Data first: Yes and no. By itself the “new” state data proves little, you can’t make causal claims from it because it tells us nothing about how the kids were doing before they came to charters. But, because the line in New York from charter foes is basically that they’re unproven, uneven, etc…in other words that they are pretty consistently not as good as other public schools, then this data does have some real resonance in the political debate because it at least gives the lie to those claims. And sure, as Rick Hess noted recently (click through for relevant disc.), charter proponents shouldn’t oversell the data, but they also need not fight with one hand behind their backs either. And it’s OK to say that while this data doesn’t prove anything positive about charter schools it surely debunks some of the outlandish and negative claims about them.
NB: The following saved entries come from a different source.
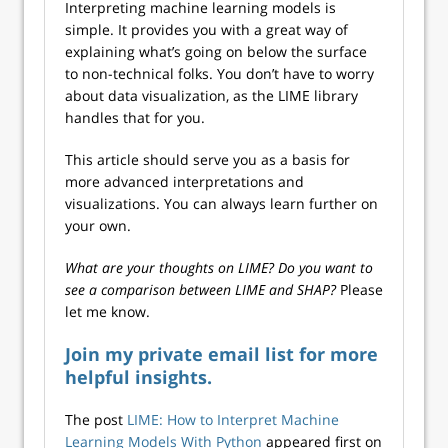
Interpreting machine learning models is
simple. It provides you with a great way of
explaining what’s going on below the surface
to non-technical folks. You don’t have to worry
about data visualization, as the LIME library
handles that for you.
This article should serve you as a basis for
more advanced interpretations and
visualizations. You can always learn further on
your own.
What are your thoughts on LIME? Do you want to
see a comparison between LIME and SHAP?
Please
let me know.
Join my private email list for more
helpful insights.
The post
LIME: How to Interpret Machine
Learning Models With Python
appeared first on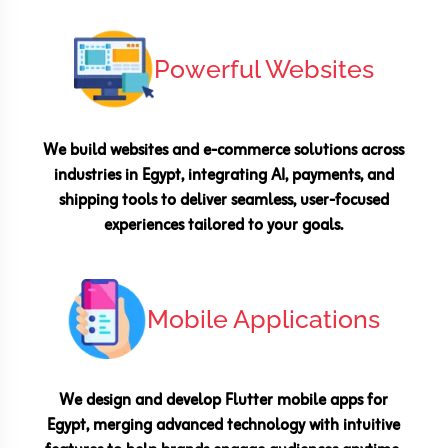
Powerful Websites
We build websites and e-commerce solutions across
industries in Egypt, integrating AI, payments, and
shipping tools to deliver seamless, user-focused
experiences tailored to your goals.
Mobile Applications
We design and develop Flutter mobile apps for
Egypt, merging advanced technology with intuitive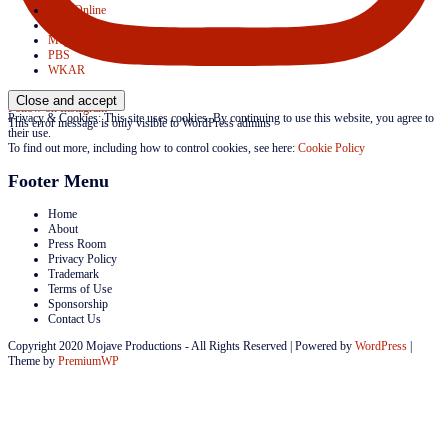
APT Online
Create TV
Mojave Productions
PBS
WKAR
Follow on Instagram
Privacy & Cookies: This site uses cookies. By continuing to use this website, you agree to
This error message is only visible to WordPress admins
their use.
To find out more, including how to control cookies, see here:
Cookie Policy
Footer Menu
Home
About
Press Room
Privacy Policy
Trademark
Terms of Use
Sponsorship
Contact Us
Copyright 2020 Mojave Productions - All Rights Reserved
|
Powered by
WordPress
|
Theme by
PremiumWP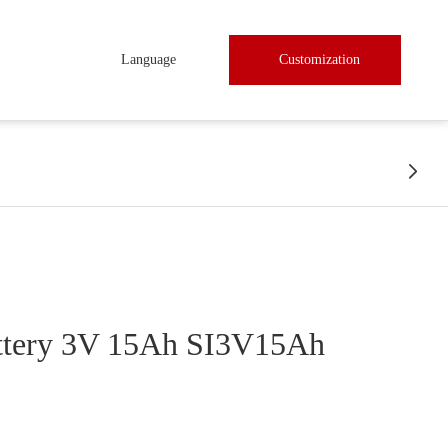
Language
Customization

ttery 3V 15Ah SI3V15Ah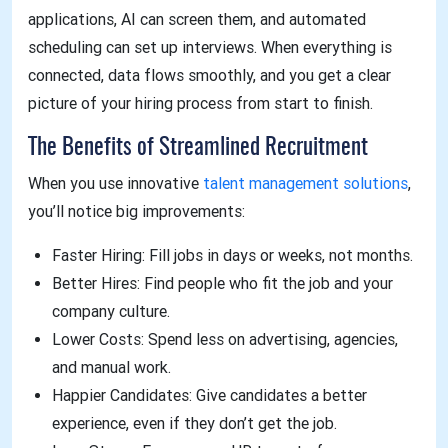
applications, AI can screen them, and automated
scheduling can set up interviews. When everything is
connected, data flows smoothly, and you get a clear
picture of your hiring process from start to finish.
The Benefits of Streamlined Recruitment
When you use innovative
talent management solutions
,
you’ll notice big improvements:
Faster Hiring: Fill jobs in days or weeks, not months.
Better Hires: Find people who fit the job and your
company culture.
Lower Costs: Spend less on advertising, agencies,
and manual work.
Happier Candidates: Give candidates a better
experience, even if they don’t get the job.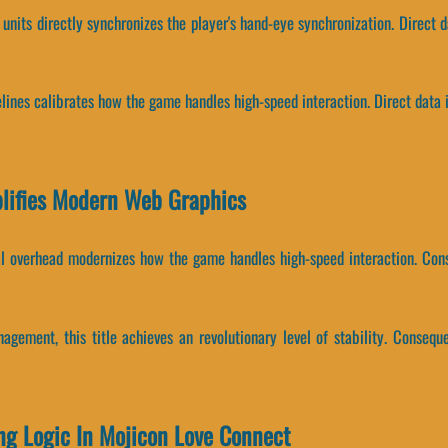
units directly synchronizes the player's hand-eye synchronization. Direct d
elines calibrates how the game handles high-speed interaction. Direct data 
lifies Modern Web Graphics
al overhead modernizes how the game handles high-speed interaction. Cons
agement, this title achieves an revolutionary level of stability. Consequ
ing Logic In Mojicon Love Connect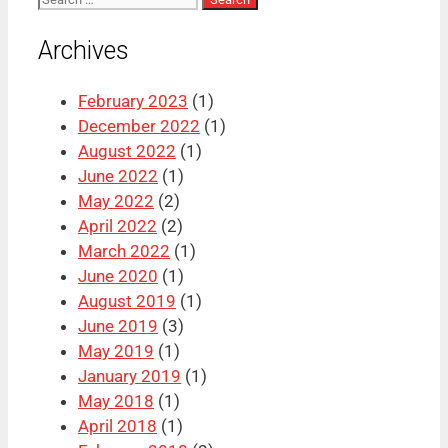
for:
Archives
February 2023
(1)
December 2022
(1)
August 2022
(1)
June 2022
(1)
May 2022
(2)
April 2022
(2)
March 2022
(1)
June 2020
(1)
August 2019
(1)
June 2019
(3)
May 2019
(1)
January 2019
(1)
May 2018
(1)
April 2018
(1)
Politics: Kaus busts the Center for American Progress for being in bed with some folks who want to bust teachers’ unions. Perhaps, but it seems to me that the whole teachers’ union issue wouldn’t have the resonance it does if Democrats were not frequently so entirely tethered to them. Put another way, I don’t think CAP is in the union busting business but because there is frequently so little daylight between the teachers’ unions and Democrats any effort to do much of anything interesting on education policy almost inevitably runs afoul of them and their constant habit of crying wolf about anti-unionism only fuels that fire. I’ve got other concerns about this ranking project, but I don’t see how it is by definition anti-teachers’ union — yet I have great faith in the ability of today’s leadership at the teachers’ union to make it so.